한줄 요약: OpenCon은 알려진 클래스와 새로운 클래스 모두에 대해 구별 가능한 표현을 학습하기 위해 프로토타입 기반의 오픈 월드 대조 학습 프레임워크를 제안합니다.


짧은 요약(Abstract) :


이 논문에서는 "Open-world Contrastive Learning"이라는 새로운 학습 프레임워크를 소개합니다. 이 프레임워크는 기계 학습 모델이 실제 환경에서 레이블이 없는 샘플을 포함한 데이터에 직면할 때 발생하는 문제를 해결하는 데 중점을 둡니다. OpenCon은 알려진 클래스와 새로운 클래스 모두에 대해 컴팩트한 표현을 학습하고, 새로운 클래스를 발견하는 과정을 촉진합니다. 실험 결과, OpenCon은 ImageNet 데이터셋에서 현재 가장 좋은 방법보다 11.9%와 7.4% 각각 새로운 클래스와 전체 분류 정확도에서 크게 향상된 성능을 보였습니다. 이 프레임워크는 EM 알고리즘 관점에서 엄밀하게 해석될 수 있으며, 유사한 샘플을 임베딩 공간에서 클러스터링하여 대조 손실을 최소화하는 방식으로 작동합니다.



This paper introduces a new learning framework called "Open-world Contrastive Learning" (OpenCon). This framework focuses on addressing the challenges that arise when machine learning models encounter unlabeled samples in real-world settings. OpenCon aims to learn compact representations for both known and novel classes while facilitating the discovery of new classes. Experimental results demonstrate that OpenCon significantly outperforms the current best method on the ImageNet dataset by 11.9% and 7.4% in terms of novel and overall classification accuracy, respectively. The framework can be rigorously interpreted from an EM algorithm perspective, operating by minimizing the contrastive loss through clustering similar samples in the embedding space.


* Useful sentences :


** How to detect OOD?

라벨된 데이터로 클래스 프로토타입(평균 임베딩)을 만들고, unlabeled 샘플의 임베딩이 어떤 프로토타입과도 충분히 가깝지 않으면(OOD threshold 이하) novel/OOD로 판정한다.
즉, contrastive SSL로 표현을 학습하고, 그 위에 프로토타입 + 임계값 기반 스코어링을 추가해서 OOD를 거르는 방식이다.
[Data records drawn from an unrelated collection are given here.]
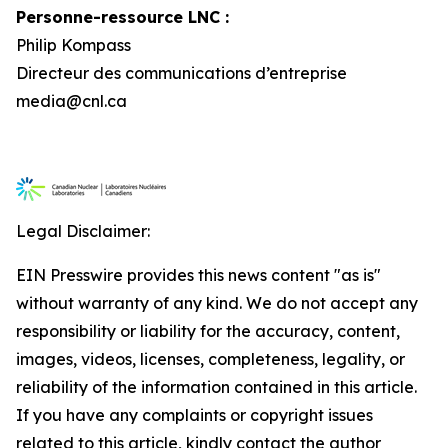
Personne-ressource LNC :
Philip Kompass
Directeur des communications d’entreprise
media@cnl.ca
Legal Disclaimer:
EIN Presswire provides this news content "as is"
without warranty of any kind. We do not accept any
responsibility or liability for the accuracy, content,
images, videos, licenses, completeness, legality, or
reliability of the information contained in this article.
If you have any complaints or copyright issues
related to this article, kindly contact the author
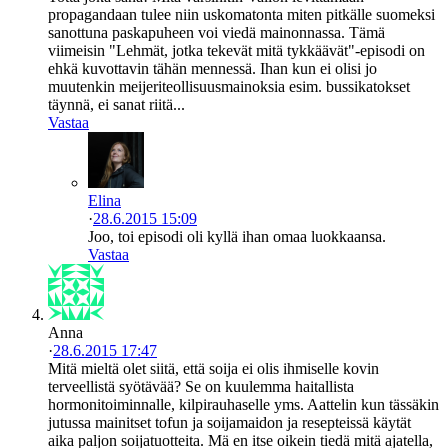
propagandaan tulee niin uskomatonta miten pitkälle suomeksi
sanottuna paskapuheen voi viedä mainonnassa. Tämä
viimeisin "Lehmät, jotka tekevät mitä tykkäävät"-episodi on
ehkä kuvottavin tähän mennessä. Ihan kun ei olisi jo
muutenkin meijeriteollisuusmainoksia esim. bussikatokset
täynnä, ei sanat riitä...
Vastaa
Elina
·
28.6.2015 15:09
Joo, toi episodi oli kyllä ihan omaa luokkaansa.
Vastaa
Anna
·
28.6.2015 17:47
Mitä mieltä olet siitä, että soija ei olis ihmiselle kovin
terveellistä syötävää? Se on kuulemma haitallista
hormonitoiminnalle, kilpirauhaselle yms. Aattelin kun tässäkin
jutussa mainitset tofun ja soijamaidon ja resepteissä käytät
aika paljon soijatuotteita. Mä en itse oikein tiedä mitä ajatella,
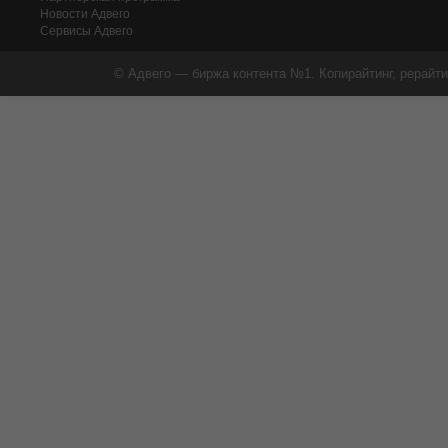
Новости Адвего
Сервисы Адвего
© Адвего — биржа контента №1. Копирайтинг, рерайти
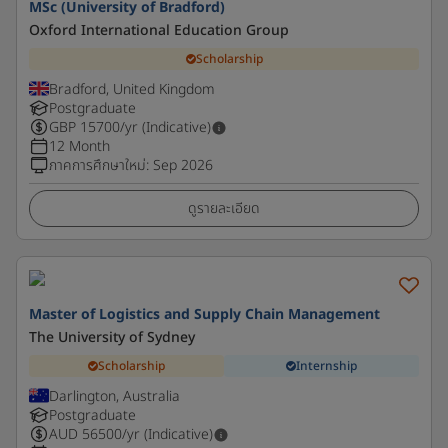
MSc (University of Bradford)
Oxford International Education Group
Scholarship
Bradford, United Kingdom
Postgraduate
GBP
15700
/yr (Indicative)
12 Month
ภาคการศึกษาใหม่
:
Sep 2026
ดูรายละเอียด
Master of Logistics and Supply Chain Management
The University of Sydney
Scholarship
Internship
Darlington, Australia
Postgraduate
AUD
56500
/yr (Indicative)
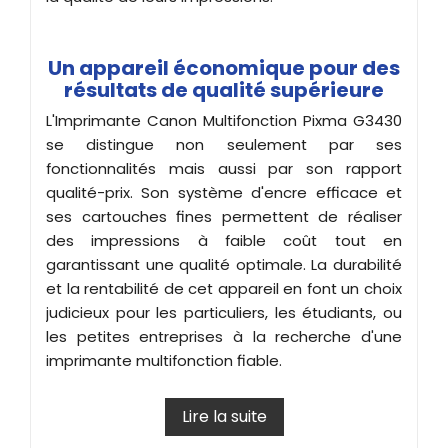
Un appareil économique pour des
résultats de qualité supérieure
L'Imprimante Canon Multifonction Pixma G3430
se distingue non seulement par ses
fonctionnalités mais aussi par son rapport
qualité-prix. Son système d'encre efficace et
ses cartouches fines permettent de réaliser
des impressions à faible coût tout en
garantissant une qualité optimale. La durabilité
et la rentabilité de cet appareil en font un choix
judicieux pour les particuliers, les étudiants, ou
les petites entreprises à la recherche d'une
imprimante multifonction fiable.
Lire la suite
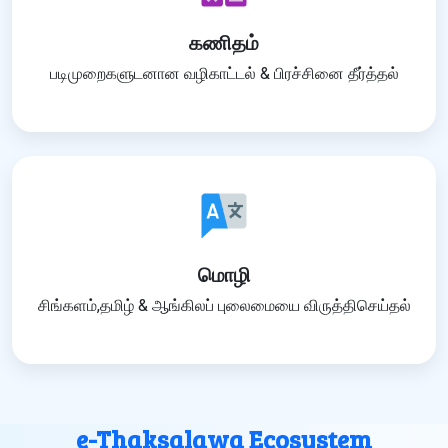
கணிதம்
படிமுறைகளுடனான வழிகாட்டல் & பிரச்சினை தீர்த்தல்
மொழி
சிங்களம்,தமிழ் & ஆங்கிலப் புலைமையை விருத்திசெய்தல்
e-Thaksalawa Ecosystem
Class prototypes (mean embeddings per labeled class) are learned, and an unlabeled sample is marked as novel/OOD if its maximum similarity to any prototype falls below a threshold.
In other words, it uses contrastive SSL for representation learning, then adds a prototype + threshold scoring rule on top to detect OOD samples.

단어정리

Methodology

OpenCon(오픈월드 대조 학습)은 알려진 클래스와 새로운 클래스 모두에 대해 구별 가능한 표현을 학습하기 위해 설계된 새로운 학습 프레임워크입니다. 이 프레임워크는 두 가지 주요 구성 요소로 구성됩니다: 프로토타입 기반 학습 전략과 대조 손실 함수입니다.

프로토타입 기반 학습 전략: OpenCon은 각 클래스에 대해 프로토타입 벡터를 유지합니다. 이 프로토타입은 각 클래스의 대표적인 임베딩 벡터로, 학습 과정에서 업데이트됩니다. 모델은 주어진 샘플의 임베딩과 프로토타입 간의 코사인 유사도를 측정하여, 샘플이 알려진 클래스에 속하는지 새로운 클래스에 속하는지를 판단합니다. 이 과정에서 OOD(Out-of-Distribution) 탐지를 통해 알려진 클래스와 새로운 클래스를 구분합니다.
대조 손실 함수: OpenCon은 새로운 클래스에 대한 대조 손실을 정의하여, 예측된 레이블이 동일한 샘플들 간의 임베딩을 가깝게 만들고, 서로 다른 클래스의 샘플 간의 임베딩은 멀어지도록 유도합니다. 이 손실 함수는 주어진 샘플의 긍정적 및 부정적 샘플 세트를 구성하는 데 사용됩니다. 긍정적 샘플은 예측된 레이블이 동일한 샘플로 구성되며, 부정적 샘플은 나머지 샘플로 구성됩니다.
훈련 과정: OpenCon은 라벨이 있는 데이터셋(Dl)과 라벨이 없는 데이터셋(Du)을 동시에 사용하여 훈련됩니다. 라벨이 있는 데이터셋은 알려진 클래스의 샘플로 구성되며, 라벨이 없는 데이터셋은 알려진 클래스와 새로운 클래스의 샘플이 혼합되어 있습니다. 이 두 데이터셋을 통해 모델은 알려진 클래스와 새로운 클래스 모두에 대해 구별 가능한 표현을 학습합니다.
이론적 해석: OpenCon은 EM(Expectation-Maximization) 알고리즘의 관점에서 해석될 수 있습니다. 대조 손실을 최소화하는 것은 유사한 샘플을 임베딩 공간에서 클러스터링하여 우도(likelihood)를 부분적으로 최대화하는 효과를 가집니다.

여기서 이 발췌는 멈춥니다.